How to graduate globally competitive students

Microsoft executive Cameron Evans discusses the skills that students will need to succeed in the future—and how schools can teach these skills

Here are four skills students will need to be globally competitive.

According to a recent report from the World Economic Forum, the United States now ranks fifth in the world in terms of national competitiveness, behind Switzerland, Singapore, Finland, and Germany.

With that statistic in mind, are the educational opportunities we’re providing for our students going to help the U.S. compete as a nation—and are these opportunities going to help students themselves be competitive in a global, information-based economy?

These questions were the focus of a recent eSchool News webinar sponsored by Microsoft.
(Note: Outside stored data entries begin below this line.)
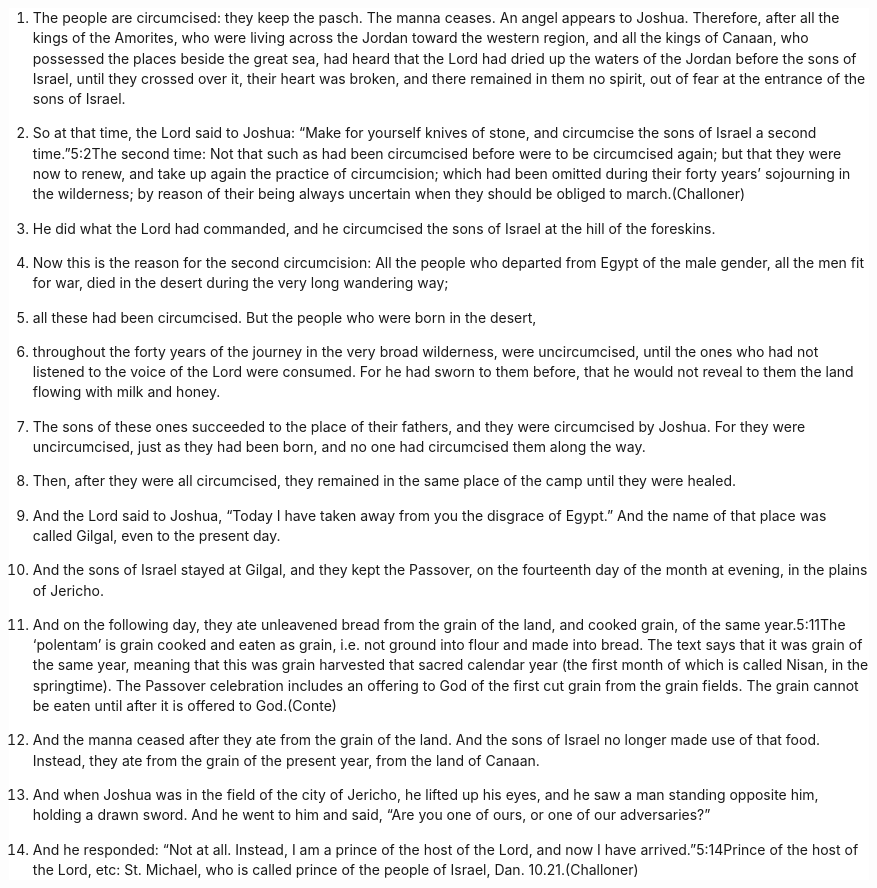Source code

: 1. The people are circumcised: they keep the pasch. The manna ceases. An angel appears to Joshua.  Therefore, after all the kings of the Amorites, who were living across the Jordan toward the western region, and all the kings of Canaan, who possessed the places beside the great sea, had heard that the Lord had dried up the waters of the Jordan before the sons of Israel, until they crossed over it, their heart was broken, and there remained in them no spirit, out of fear at the entrance of the sons of Israel. 

2. So at that time, the Lord said to Joshua: “Make for yourself knives of stone, and circumcise the sons of Israel a second time.”5:2The second time: Not that such as had been circumcised before were to be circumcised again; but that they were now to renew, and take up again the practice of circumcision; which had been omitted during their forty years’ sojourning in the wilderness; by reason of their being always uncertain when they should be obliged to march.(Challoner)

3. He did what the Lord had commanded, and he circumcised the sons of Israel at the hill of the foreskins.

4. Now this is the reason for the second circumcision: All the people who departed from Egypt of the male gender, all the men fit for war, died in the desert during the very long wandering way;

5. all these had been circumcised. But the people who were born in the desert,

6. throughout the forty years of the journey in the very broad wilderness, were uncircumcised, until the ones who had not listened to the voice of the Lord were consumed. For he had sworn to them before, that he would not reveal to them the land flowing with milk and honey.

7. The sons of these ones succeeded to the place of their fathers, and they were circumcised by Joshua. For they were uncircumcised, just as they had been born, and no one had circumcised them along the way.

8. Then, after they were all circumcised, they remained in the same place of the camp until they were healed.

9. And the Lord said to Joshua, “Today I have taken away from you the disgrace of Egypt.” And the name of that place was called Gilgal, even to the present day. 

10. And the sons of Israel stayed at Gilgal, and they kept the Passover, on the fourteenth day of the month at evening, in the plains of Jericho.

11. And on the following day, they ate unleavened bread from the grain of the land, and cooked grain, of the same year.5:11The ‘polentam’ is grain cooked and eaten as grain, i.e. not ground into flour and made into bread. The text says that it was grain of the same year, meaning that this was grain harvested that sacred calendar year (the first month of which is called Nisan, in the springtime). The Passover celebration includes an offering to God of the first cut grain from the grain fields. The grain cannot be eaten until after it is offered to God.(Conte)

12. And the manna ceased after they ate from the grain of the land. And the sons of Israel no longer made use of that food. Instead, they ate from the grain of the present year, from the land of Canaan. 

13. And when Joshua was in the field of the city of Jericho, he lifted up his eyes, and he saw a man standing opposite him, holding a drawn sword. And he went to him and said, “Are you one of ours, or one of our adversaries?”

14. And he responded: “Not at all. Instead, I am a prince of the host of the Lord, and now I have arrived.”5:14Prince of the host of the Lord, etc: St. Michael, who is called prince of the people of Israel, Dan. 10.21.(Challoner)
During the webinar, Cameron Evans, chief technology officer for Microsoft Education, identified four key skills that students will need if they want to succeed in the new global economy.

These skills will never become obsolete, he said, because they can’t be automated or replaced by machines.

• Creativity and intuitive design.

“We have computers that can solve problems,” Evans said. “What we don’t have are computers that can innovate.”

In a world with so many choices for everything from what type of ketchup to buy to where to eat a steak, “design matters,” he added—it’s how to make new products or ideas stand out.

• Narrative building and story telling.

“Our ability to tell stories is as old as humanity itself,” Evans said.

Whether it’s telling stories with data, or being able to defend a position or persuade someone, “this is a skill set that all companies need … Storytelling is a constant skill across the board.”